You could probably argue that there are Luddites among liberals and among conservatives. I do not own a cell phone, and I have wind-up windows in my car with manual door locks, and I generally call myself a liberal these days. Change will surely come, and some people better get used to it faster than the currently are.

Picture Dog sled (but I photoshopped the GPS):

Picture Modern Igloo

1 comment:

  1. Resistance to change arises from a number of different motivations.

    As you point out, many people feel uncomfortable with social and technical change which threatens their worldview, especially when it affects their own perceived place in the 'established' social order.

    That, in fact, is one of the (if not, the) essential characteristics of 'conservatism' ... resistance to change (or even regression to some notional 'good old days') and the assignment of excessive merit to 'traditional' institutions (e.g. 'family values'). And which has been, and continues to be, so cynically exploited by our conservative 'leaders.'

    As you point out, in popular contemporary usage, 'Luddism' has come to signify an irrational (and often violent) resistance to technological change.

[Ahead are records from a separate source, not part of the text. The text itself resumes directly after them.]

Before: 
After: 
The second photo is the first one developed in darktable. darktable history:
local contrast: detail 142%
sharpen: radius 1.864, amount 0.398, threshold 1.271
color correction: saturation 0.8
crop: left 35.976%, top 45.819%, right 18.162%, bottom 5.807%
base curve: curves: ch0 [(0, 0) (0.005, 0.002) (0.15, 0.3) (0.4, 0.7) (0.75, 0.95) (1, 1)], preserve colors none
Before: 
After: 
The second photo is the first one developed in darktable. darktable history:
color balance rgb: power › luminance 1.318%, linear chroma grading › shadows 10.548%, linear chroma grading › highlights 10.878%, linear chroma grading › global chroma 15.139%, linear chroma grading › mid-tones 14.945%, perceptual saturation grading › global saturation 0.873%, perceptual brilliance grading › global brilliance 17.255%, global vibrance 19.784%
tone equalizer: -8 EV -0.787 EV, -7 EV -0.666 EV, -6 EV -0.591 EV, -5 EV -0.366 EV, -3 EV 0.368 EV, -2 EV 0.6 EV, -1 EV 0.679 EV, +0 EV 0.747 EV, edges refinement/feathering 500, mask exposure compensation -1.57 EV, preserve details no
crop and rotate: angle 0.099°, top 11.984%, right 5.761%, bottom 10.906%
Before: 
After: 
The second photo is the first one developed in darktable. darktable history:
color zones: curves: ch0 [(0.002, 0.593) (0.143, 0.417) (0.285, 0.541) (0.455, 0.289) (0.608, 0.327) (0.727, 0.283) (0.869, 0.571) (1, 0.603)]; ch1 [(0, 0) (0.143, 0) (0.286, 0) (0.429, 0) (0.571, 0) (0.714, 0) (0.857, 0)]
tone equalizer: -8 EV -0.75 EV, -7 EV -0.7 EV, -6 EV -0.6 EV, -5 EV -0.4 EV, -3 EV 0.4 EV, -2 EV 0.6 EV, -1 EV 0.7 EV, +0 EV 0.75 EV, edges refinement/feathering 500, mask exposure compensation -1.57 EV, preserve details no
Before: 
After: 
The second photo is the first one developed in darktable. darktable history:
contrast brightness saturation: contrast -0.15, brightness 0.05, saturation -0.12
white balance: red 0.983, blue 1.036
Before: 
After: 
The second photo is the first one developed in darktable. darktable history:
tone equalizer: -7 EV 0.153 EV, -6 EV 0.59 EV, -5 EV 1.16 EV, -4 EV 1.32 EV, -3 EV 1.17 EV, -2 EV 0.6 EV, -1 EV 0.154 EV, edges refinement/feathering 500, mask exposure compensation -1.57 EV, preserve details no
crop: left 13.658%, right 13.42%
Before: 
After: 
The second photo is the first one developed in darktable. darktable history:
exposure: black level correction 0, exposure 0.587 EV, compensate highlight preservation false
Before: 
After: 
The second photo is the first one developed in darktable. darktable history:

But, as Eric Hobsbawm explains in the article you link, the original Luddites were essentially workers fighting for some basic rights.

    Hobsbawm is, of course, one of our greatest leftist historians. His trilogy on the 19th Century remains one of the most distinguished writings about that period.

    In my humble opinion, no one is truly qualified to intelligently discuss our historical context (plagued as it is with the distorted view of history most of us were inculcated with during our secondary school educations) without having read Hobsbawm.

    In fact, I would go as far as to say that anyone's historical education would be essentially incomplete without having read the following:

    · Hobsbawm's Age of Extremes
    · Chris Harmon's A People’s History of the World, and
    · Howard Zinn's A People's History of the United States.

    These serve as an antidote to the 'great men' histories on which we were raised, and punch through the propaganda which the powerful interests have used to perpetuate their hegemony over the lesser classes.